We will grant that Nietzsche's demand of a transvaluation of all values may mean to criticize the narrow doctrines and views of the religion of his surroundings. But as he expresses himself and according to his philosophical principle he goes so far as to condemn not only the husk of all these religious movements, but also their spirit. In spite of his subjectivism which denies the existence of anything ideal, and goes so far as to deny the right even of truth to have an objective value, Nietzsche establishes a new objectivism, and proposes his own, and indeed very crude, subjective standard of valuation as the only objective one worthy of consideration for the transvaluation of all values.

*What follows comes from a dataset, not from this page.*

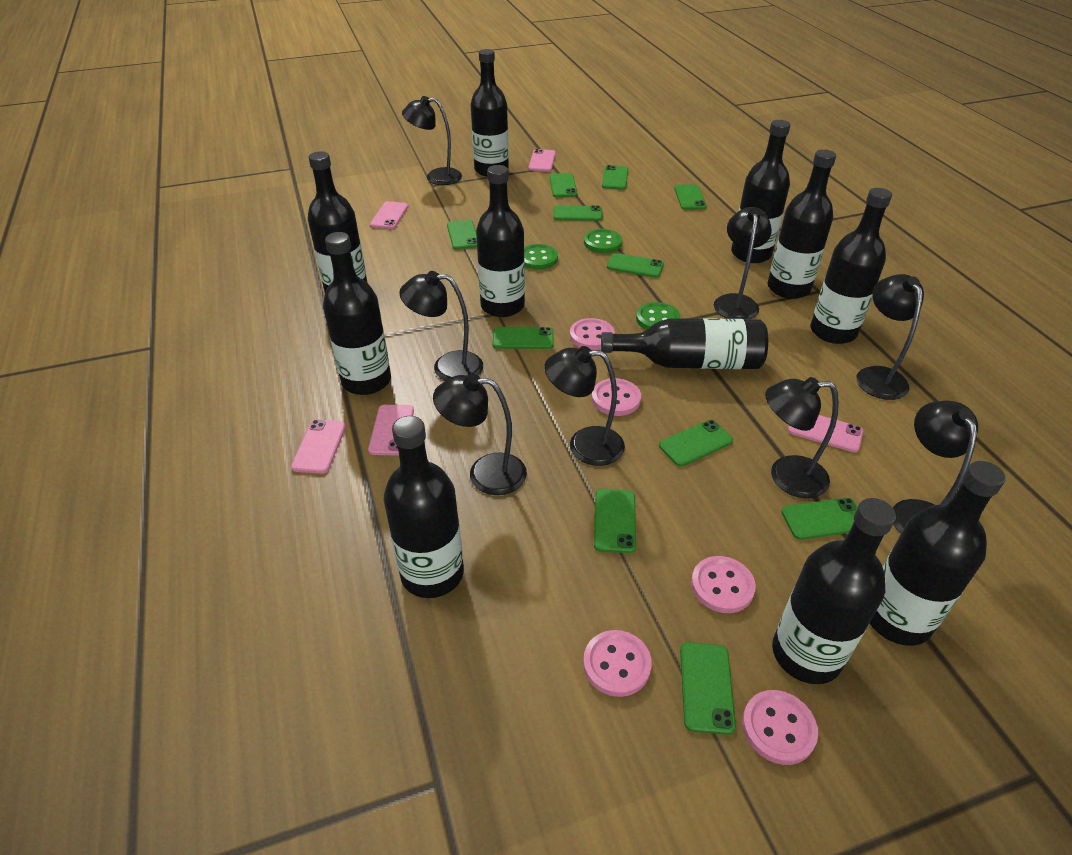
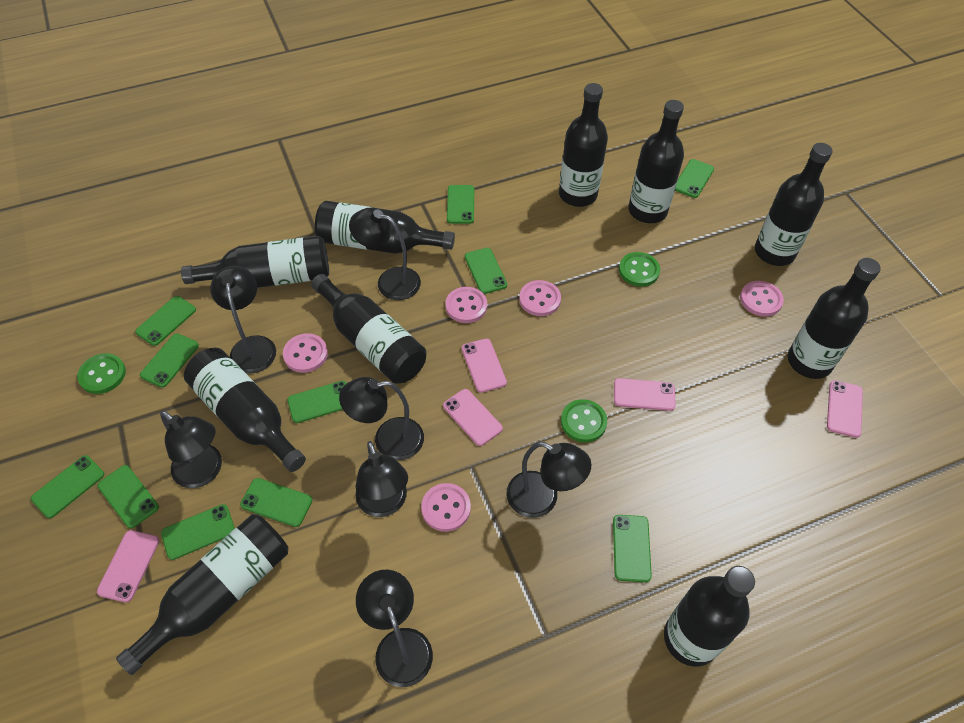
black bottle: 11 -> 10
black lamp: 8 -> 7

Nietzsche's real world, or rather what he deemed to be the real world, is a dream, the dream of a sick man, to whom nothing possesses value save the boons denied him, physical health, strength, power to dare and to do.
The transvaluation of all values which Nietzsche so confidently prophesied, will not take place, at least not in the sense that Nietzsche believed. There is no reason to doubt that in the future as in the past history will follow the old conservative line of development in which different people according to their different characters will adopt their own subjective standards, and nature, by a survival of the fittest will select those for preservation who are most in agreement with this real world in which we live, a world from which Nietzsche, according to the sickly condition of his constitution, was separated by a wide gulf. He thirsted for it in vain, and we believe that he had a wrong conception of the wealth of its possibilities and viewpoints.
[1] So far as I know, these lines have never been translated before.
[INDIVIDUALISM]
Nietzsche is unquestionably a bold thinker, a Faust-like questioner, and a Titan among philosophers. He is a man who understands that the problem of all problems is the question, Is there an authority higher than myself? And having discarded belief in God, he finds no authority except pretensions.